Lagrange rational interpolation and its applications to model reduction and system identification

11 April 2014
12:00 pm to 1:00 pm
Lagrange rational interpolation and its applications to model reduction and system identification
Cosmin Ionita, PhD
The Mathworks, Inc.
MathWorks

We provide an introduction to Lagrange rational interpolation: an effective way of constructing rational functions that interpolate given data sets.

We start with the connection between the well-known Lagrange polynomial interpolant and the Lagrange rational interpolant. More precisely, both interpolants rely on an efficient barycentric formula for representing the Lagrange basis. In the case of rational interpolation, we show that this barycentric formula leads to the definition of the Loewner matrix - a Cauchy-like matrix constructed directly from the given data. The main result states that the rank of this Loewner matrix is equal to the order (complexity) of the rational function that interpolates the data. Crucially, the SVD of the Loewner matrix leads to a state-space form of the Lagrange rational interplant.

From a model reduction and system identification perspective, the Loewner matrix has deep system-theoretic significance: it is the product of generalized controllability and observability matrices. This insight shows how one can use the singular value decay of the Loewner matrix to perform model reduction of large-scale dynamical systems. In fact, the Loewner matrix is closely related to the Krylov approach for model reduction.

Our talk is structured as a short tutorial and, along the way, we provide several numerical examples of the different applications of Lagrange rational interpolation. We show how to perform function approximation via rational interpolation and compare the results with the classical polynomial approach. The results show that the convergence curves of rational approximation have desirable properties that are not found in the polynomial case. We also show several model reduction examples and briefly discuss how to extend this approach to systems with multiple inputs and outputs, and to systems that depend on parameters, i.e., how to perform multi-variate Lagrange rational interpolation.

 

BIO:

Cosmin graduated in Fall 2013 from Rice University with a PhD in Electrical and Computer Engineering. Cosmin was advised by Dr. Thanos Antoulas and his thesis was titled "Lagrange rational interpolation and its applications to approximation of large-scale dynamical systems" (available at http://aci.rice.edu).
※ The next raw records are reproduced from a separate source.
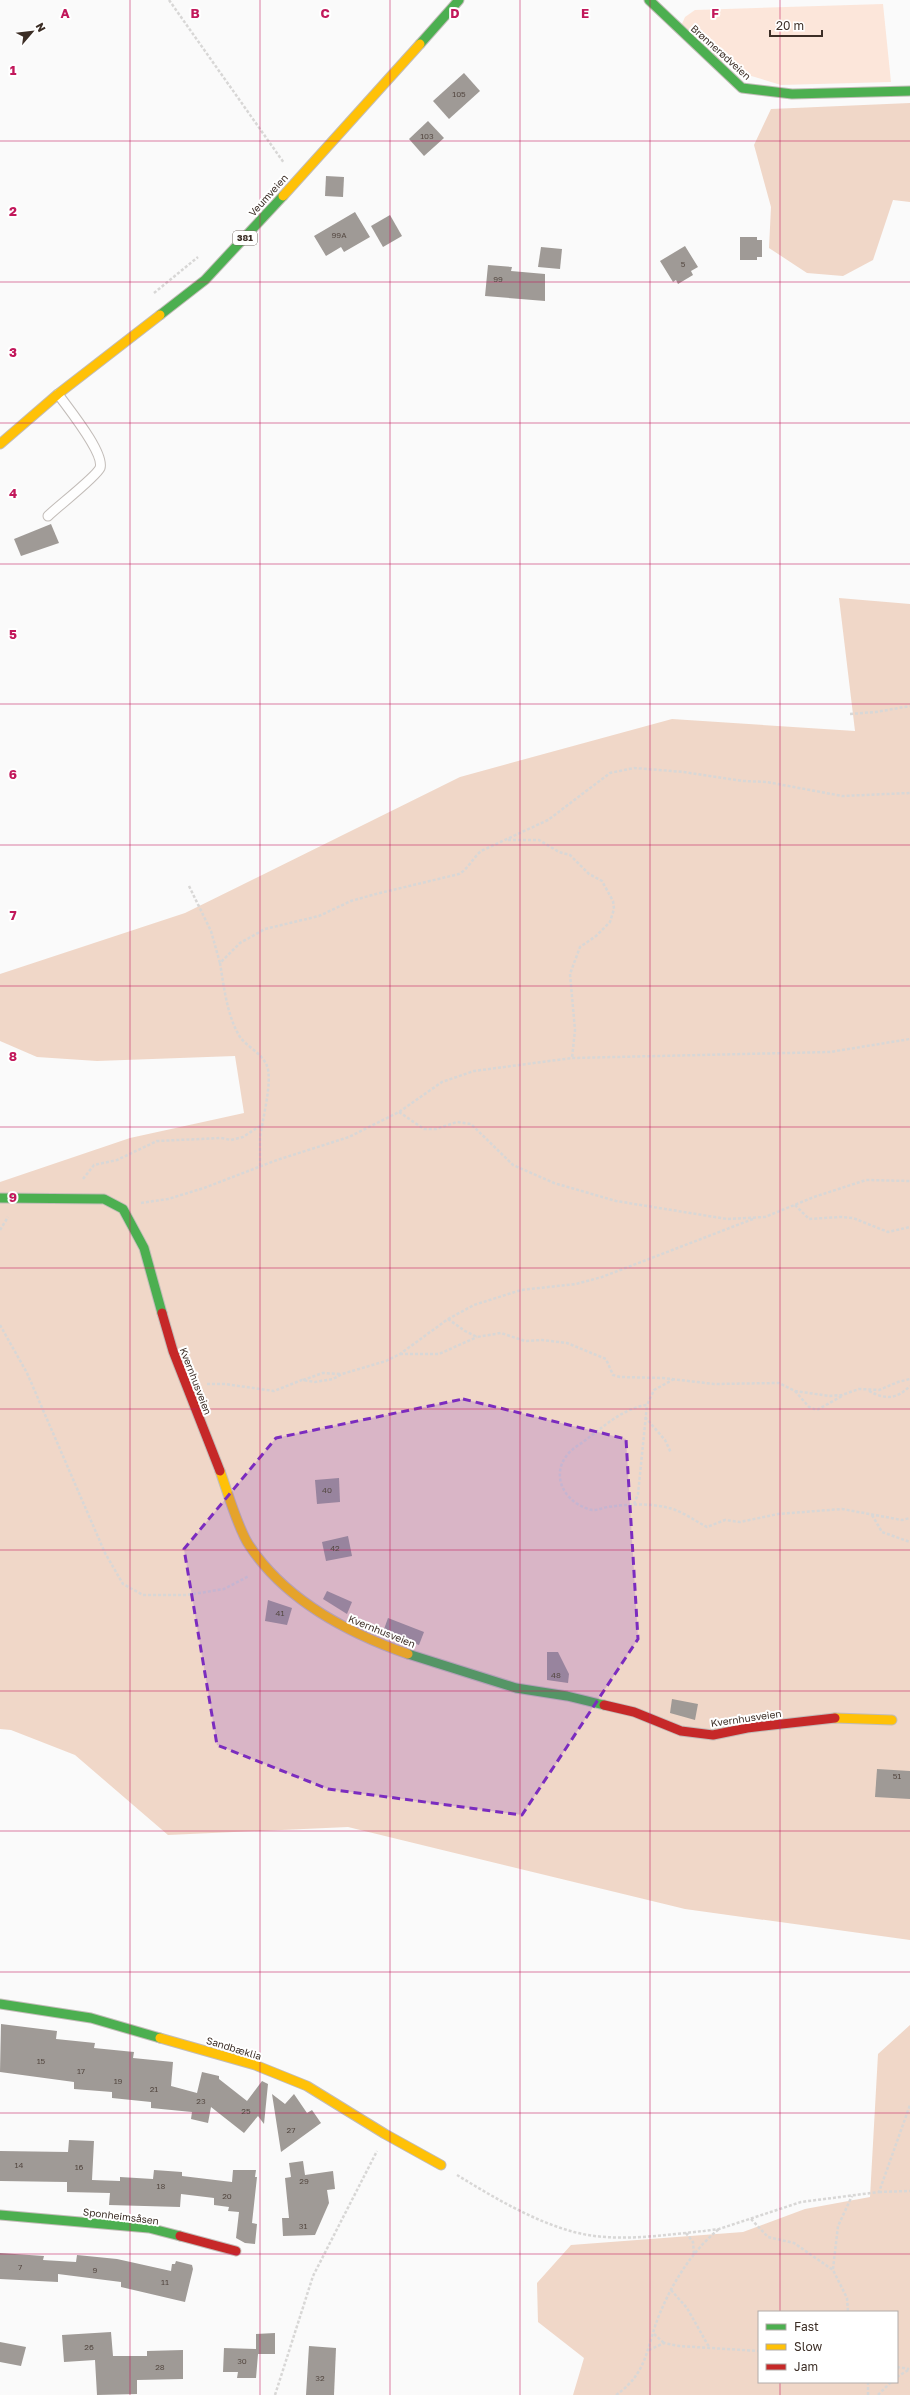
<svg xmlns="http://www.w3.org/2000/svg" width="910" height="2395" font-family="'Golos Text',sans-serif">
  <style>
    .green { fill: #fce6da }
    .forest { fill: #f0d7c8; fill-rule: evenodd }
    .building { fill: #9f9a96 }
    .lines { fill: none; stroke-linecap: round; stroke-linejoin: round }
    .lane-casing { stroke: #c2bcb8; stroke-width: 11 }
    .fast-casing { stroke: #c2bcb8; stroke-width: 11 }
    .slow-casing { stroke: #c2bcb8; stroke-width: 11 }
    .jam-casing { stroke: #c2bcb8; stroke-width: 11 }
    .path { stroke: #d8d7d6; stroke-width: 2.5; stroke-dasharray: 3 2; stroke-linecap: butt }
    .lane { stroke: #fefefe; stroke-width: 9 }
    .fast { stroke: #4caf50; stroke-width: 9 }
    .slow { stroke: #ffc107; stroke-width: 9 }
    .jam { stroke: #c62828; stroke-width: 9 }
    .marked { fill: #7b2cbf; fill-opacity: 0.2; stroke: #7b2cbf; stroke-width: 3; stroke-dasharray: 8 5; stroke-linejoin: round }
    .grid { fill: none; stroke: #c2185b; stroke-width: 1; stroke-opacity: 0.55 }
    .labels { text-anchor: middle; stroke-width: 4; stroke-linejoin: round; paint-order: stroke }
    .number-label { font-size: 8px; fill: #554942 }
    .shield { fill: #fff; stroke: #766d67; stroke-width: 1 }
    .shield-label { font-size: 9px; font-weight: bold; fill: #3c2e26 }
    .street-label { font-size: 10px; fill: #3c2e26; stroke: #fff }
    .grid-label { font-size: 13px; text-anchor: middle; font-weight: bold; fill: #c2185b; stroke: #fff; stroke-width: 4; stroke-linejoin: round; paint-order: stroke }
  </style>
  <rect width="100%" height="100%" fill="#fafafa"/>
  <polygon class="green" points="883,4 891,82 781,85 748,75 718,59 681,26 685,17 695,10"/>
  <g class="forest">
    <polygon points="910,103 910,202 893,200 873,260 843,276 807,273 769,248 771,207 754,145 771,109"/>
    <polygon points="839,598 910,604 910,1940 685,1909 348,1827 168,1835 75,1755 11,1730 0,1729 0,1182 130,1138 244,1113 235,1056 97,1061 37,1057 0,1041 0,974 185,913 460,777 672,719 855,731"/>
    <path d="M910 2025V2395H573L584 2358 538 2322 537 2283 571 2245 743 2232 805 2209 870 2197 878 2054ZM759 2312H897V2382H759Z"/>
  </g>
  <g class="building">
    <polygon points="464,73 480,91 449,119 433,101"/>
    <polygon points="428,121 444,138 424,156 409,139"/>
    <polygon points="326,176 344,177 343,197 325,196"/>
    <polygon points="355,212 370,237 344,252 341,247 326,256 314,236"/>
    <polygon points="390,215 402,236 383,247 371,226"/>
    <polygon points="740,237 757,237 757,240 762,240 762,257 757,257 757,260 740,260"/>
    <polygon points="685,246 698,267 691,271 693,275 678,284 676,280 673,282 660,261"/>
    <polygon points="541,247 562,249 560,269 538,267"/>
    <polygon points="488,265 512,267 511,271 545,274 545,301 485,296"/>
    <polygon points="51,524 59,543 21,556 14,539"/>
    <polygon points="339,1478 340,1502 317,1504 315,1480"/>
    <polygon points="348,1536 352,1556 326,1561 322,1542"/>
    <polygon points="327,1591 352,1602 347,1614 323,1599"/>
    <polygon points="268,1600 292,1608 287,1625 265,1621"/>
    <polygon points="388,1618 424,1632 419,1645 383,1632"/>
    <polygon points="547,1652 558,1652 569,1674 568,1683 547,1680"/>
    <polygon points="672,1699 698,1704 695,1720 670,1713"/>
    <polygon points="877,1769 910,1771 910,1799 875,1797"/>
    <polygon points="1,2024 57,2031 56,2039 95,2043 94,2048 134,2052 133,2058 173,2062 171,2086 197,2093 202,2072 219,2076 219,2079 247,2101 262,2081 268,2084 264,2124 258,2116 244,2133 211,2107 208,2123 191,2119 192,2112 151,2108 151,2102 112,2098 112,2092 74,2089 74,2082 0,2072"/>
    <polygon points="272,2094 285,2104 294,2094 307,2113 312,2110 321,2123 281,2152"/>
    <polygon points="69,2140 94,2141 92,2180 120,2181 120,2177 153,2179 154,2170 182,2172 182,2176 232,2182 233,2170 256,2170 255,2177 257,2177 252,2223 257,2224 255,2244 245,2243 236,2238 239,2212 228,2211 229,2207 214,2205 214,2198 181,2194 180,2207 109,2205 110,2193 67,2192 67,2182 0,2181 0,2151 68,2152"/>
    <polygon points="303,2161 305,2175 333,2171 335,2189 327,2190 329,2203 315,2235 283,2236 282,2218 289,2218 285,2178 291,2177 289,2163"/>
    <polygon points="0,2253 44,2256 43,2260 76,2262 77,2255 117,2259 171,2271 172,2264 175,2264 176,2261 192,2265 193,2269 185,2302 121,2287 121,2282 58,2274 58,2282 0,2279"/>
    <polygon points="111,2332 113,2356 147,2356 147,2351 183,2350 183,2379 137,2380 137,2394 97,2395 95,2360 64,2362 62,2335"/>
    <polygon points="275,2333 275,2354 258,2354 256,2378 237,2378 238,2372 223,2372 224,2348 256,2349 256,2334"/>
    <polygon points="0,2342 26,2347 21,2366 0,2362"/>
    <polygon points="309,2346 336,2348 334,2395 306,2395"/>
  </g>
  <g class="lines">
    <defs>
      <path id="lane" d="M48 516C57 507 96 477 100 468 105 453 67 407 58 394"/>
      <g id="fast">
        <polyline points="649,0 742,88 792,94 910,91"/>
        <polyline points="420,44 459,0"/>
        <polyline points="160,315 205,280 283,196"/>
        <polyline points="0,1198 104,1199 123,1209 144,1248 162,1313"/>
        <polyline points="408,1654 516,1688 567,1696 604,1705"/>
        <polyline points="0,2004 91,2018 160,2038"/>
        <polyline points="0,2215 149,2228 180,2236"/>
      </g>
      <g id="slow">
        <polyline points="283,196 420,44"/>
        <polyline points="0,444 58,394 160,315"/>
        <path d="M220 1471C227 1490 238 1529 249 1545 285 1600 348 1633 408 1654"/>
        <polyline points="835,1718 892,1720"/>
        <polyline points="160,2038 255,2065 307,2086 385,2134 441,2165"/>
      </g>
      <g id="jam">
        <polyline points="162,1313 173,1351 220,1471"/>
        <polyline points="604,1705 634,1712 681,1731 713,1735 747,1728 835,1718"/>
        <polyline points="180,2236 236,2251"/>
      </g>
    </defs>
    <use href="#lane" class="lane-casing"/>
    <use href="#fast" class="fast-casing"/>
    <use href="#slow" class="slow-casing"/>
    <use href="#jam" class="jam-casing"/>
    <g class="path">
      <polyline points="169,0 284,163"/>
      <polyline points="154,293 198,257"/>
      <polyline points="850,714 876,712 910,706"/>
      <polyline points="508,840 539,840 559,852 570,855 589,874 602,881 613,901 614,909 610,922 596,936 580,947 570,974 575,1030 572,1058"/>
      <polyline points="189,886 211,931 220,963"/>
      <polyline points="399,1112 424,1129 436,1129 457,1122 471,1124 513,1165 554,1183 616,1201 727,1219 765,1217 814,1197 866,1180 910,1181"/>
      <path d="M260 1166C260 1157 260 1147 260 1138 262 1121 273 1081 267 1066 262 1053 247 1047 240 1037 227 1016 224 987 220 963L240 943 265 929 319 916 351 901 376 894 459 874C468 869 473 858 481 851L548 820 610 773 634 768 684 772 743 781 767 782 842 796 910 793"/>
      <polyline points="83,1179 94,1165 117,1160 157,1141 221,1138 231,1140 243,1137 263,1124"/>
      <polyline points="141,1203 168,1199 204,1188 277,1160 349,1137 399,1112 442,1082 474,1071 572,1058 830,1052 910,1039"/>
      <polyline points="795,1205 809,1219 841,1217 853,1218 888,1232 910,1227"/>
      <polyline points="0,1230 8,1217"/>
      <polyline points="448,1319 465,1331 477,1337 501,1333 525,1341 542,1340 567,1343 606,1359 613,1375 620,1377 663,1378 714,1384 779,1383 795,1391 829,1396 842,1395 859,1389 879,1390 898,1382 910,1379"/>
      <polyline points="0,1325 27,1373 105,1553 123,1584 143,1595 187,1595 224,1589 249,1576"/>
      <polyline points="400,1354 439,1354 477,1337"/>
      <path d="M674 1379 654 1390 647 1405C619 1409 600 1431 577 1446 549 1465 557 1498 588 1509 595 1512 601 1508 608 1507 628 1504 650 1503 669 1508 682 1511 695 1521 707 1527L725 1520 740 1522 778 1514 842 1509 902 1520 910 1518"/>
      <polyline points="303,1380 323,1373 341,1374"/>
      <polyline points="207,1384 225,1384 274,1391 302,1380 315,1382 333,1379 342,1374 386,1361 400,1354 448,1319 474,1305 521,1290 576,1284 602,1277 753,1219"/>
      <polyline points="795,1391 809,1407 817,1410 842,1396"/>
      <path d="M869 1391C886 1400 897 1399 910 1386"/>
      <polyline points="645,1417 665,1440 671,1453"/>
      <polyline points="634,1504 638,1494 647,1405"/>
      <polyline points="872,1515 882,1532 910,1542"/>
      <path d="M457 2175C493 2197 533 2221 574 2232 615 2243 663 2235 704 2231L719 2229 801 2202 879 2192 910 2105"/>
      <polyline points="879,2192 910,2191"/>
      <polyline points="751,2219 768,2237 794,2243 833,2270 847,2298 848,2312"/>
      <polyline points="686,2233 693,2242 694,2255"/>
      <polyline points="833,2269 838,2226 852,2196"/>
      <polyline points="671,2290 687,2308 709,2347"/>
      <polyline points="654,2334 664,2343"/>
      <polyline points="649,2350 664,2343 679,2346 759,2351"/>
      <polyline points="897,2367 909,2369"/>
      <polyline points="897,2377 910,2369"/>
      <polyline points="868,2382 868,2395"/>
      <polyline points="275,2395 313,2276 377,2151"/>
      <path d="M616 2395C649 2372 646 2346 660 2313 673 2282 692 2251 719 2229"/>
      <polyline points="878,2395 891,2382"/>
    </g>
    <use href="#lane" class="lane"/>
    <use href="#fast" class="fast"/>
    <use href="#slow" class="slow"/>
    <use href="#jam" class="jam"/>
  </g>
  <path class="marked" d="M463 1399 626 1439 638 1639 522 1815 328 1789 217 1745 184 1549 276 1438Z"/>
  <path class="grid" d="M130 0V2395M260 0V2395M390 0V2395M520 0V2395M650 0V2395M780 0V2312M0 141H910M0 282H910M0 423H910M0 564H910M0 704H910M0 845H910M0 986H910M0 1127H910M0 1268H910M0 1409H910M0 1550H910M0 1691H910M0 1831H910M0 1972H910M0 2113H910M0 2254H910M780 2382V2395"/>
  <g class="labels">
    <g class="number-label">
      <text x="459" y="97">105</text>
      <text x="427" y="139">103</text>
      <text x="339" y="238">99A</text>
      <text x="683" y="267">5</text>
      <text x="498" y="282">99</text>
      <text x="327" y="1493">40</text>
      <text x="335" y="1551">42</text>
      <text x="280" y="1616">41</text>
      <text x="556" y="1678">48</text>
      <text x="897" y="1779">51</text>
      <text x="41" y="2064">15</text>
      <text x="81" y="2074">17</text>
      <text x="118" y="2084">19</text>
      <text x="154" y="2092">21</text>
      <text x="201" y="2104">23</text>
      <text x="246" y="2114">25</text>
      <text x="291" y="2133">27</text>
      <text x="19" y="2168">14</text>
      <text x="79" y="2170">16</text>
      <text x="304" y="2184">29</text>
      <text x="161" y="2189">18</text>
      <text x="227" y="2199">20</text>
      <text x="303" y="2229">31</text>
      <text x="20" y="2270">7</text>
      <text x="95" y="2273">9</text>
      <text x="165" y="2285">11</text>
      <text x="89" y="2350">26</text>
      <text x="242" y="2364">30</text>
      <text x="160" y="2370">28</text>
      <text x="320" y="2381">32</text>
    </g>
    <rect class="shield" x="233" y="231" width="24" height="14" rx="3"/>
    <g class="shield-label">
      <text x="245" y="241">381</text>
    </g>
    <g class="street-label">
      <text transform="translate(721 52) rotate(42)" y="4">Brønnerødveien</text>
      <text transform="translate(268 195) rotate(-48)" y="4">Veumveien</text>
      <text transform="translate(196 1381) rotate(69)" y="4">Kvernhusveien</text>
      <text transform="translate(382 1631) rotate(22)" y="4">Kvernhusveien</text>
      <text transform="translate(746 1718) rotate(-8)" y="4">Kvernhusveien</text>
      <text transform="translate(234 2048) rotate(17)" y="4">Sandbæklia</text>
      <text transform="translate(121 2216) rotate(7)" y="4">Sponheimsåsen</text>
    </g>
  </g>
  <g class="grid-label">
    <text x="65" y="18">A</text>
    <text x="195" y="18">B</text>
    <text x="325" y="18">C</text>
    <text x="455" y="18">D</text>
    <text x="585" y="18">E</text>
    <text x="715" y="18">F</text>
    <text x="13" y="75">1</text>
    <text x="13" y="216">2</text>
    <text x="13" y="357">3</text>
    <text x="13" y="498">4</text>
    <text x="13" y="639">5</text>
    <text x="13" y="779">6</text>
    <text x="13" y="920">7</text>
    <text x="13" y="1061">8</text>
    <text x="13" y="1202">9</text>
  </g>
  <rect x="758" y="2311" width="140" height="72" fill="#ffffff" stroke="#b1aba8"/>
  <rect x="766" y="2324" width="20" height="6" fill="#4caf50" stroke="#b1aba8"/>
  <text x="794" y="2331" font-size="12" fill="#3c2e26">Fast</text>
  <rect x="766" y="2344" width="20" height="6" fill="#ffc107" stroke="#b1aba8"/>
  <text x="794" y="2351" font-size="12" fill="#3c2e26">Slow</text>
  <rect x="766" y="2364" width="20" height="6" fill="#c62828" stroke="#b1aba8"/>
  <text x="794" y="2371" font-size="12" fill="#3c2e26">Jam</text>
  <g transform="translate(32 32) rotate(62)" stroke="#ffffff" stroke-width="3" paint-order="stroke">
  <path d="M0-3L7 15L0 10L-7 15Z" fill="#3c2e26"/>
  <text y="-6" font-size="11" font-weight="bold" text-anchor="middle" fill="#3c2e26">N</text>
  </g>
  <path d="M770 30v6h52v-6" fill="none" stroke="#3c2e26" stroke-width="2"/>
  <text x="776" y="30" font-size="12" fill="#3c2e26" stroke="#ffffff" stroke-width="3" paint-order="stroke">20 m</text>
</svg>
His main research interests are model reduction of large-scale dynamical systems, system identification, rational interpolation and approximation.

While in graduate school, most courses attended by Cosmin were offered in the Computational And Applied Math department with only two exceptions: the model reduction and compressed sensing courses offered in Electrical Engineering. After graduation, Cosmin continued pursuing his Math passion in an industry job; he joined The Mathworks Inc. as a software developer with the MATLAB Math team. He is always interested to learn about your experience with the fundamental Math functionality included in MATLAB, such as fft, backslash, eig, svd etc.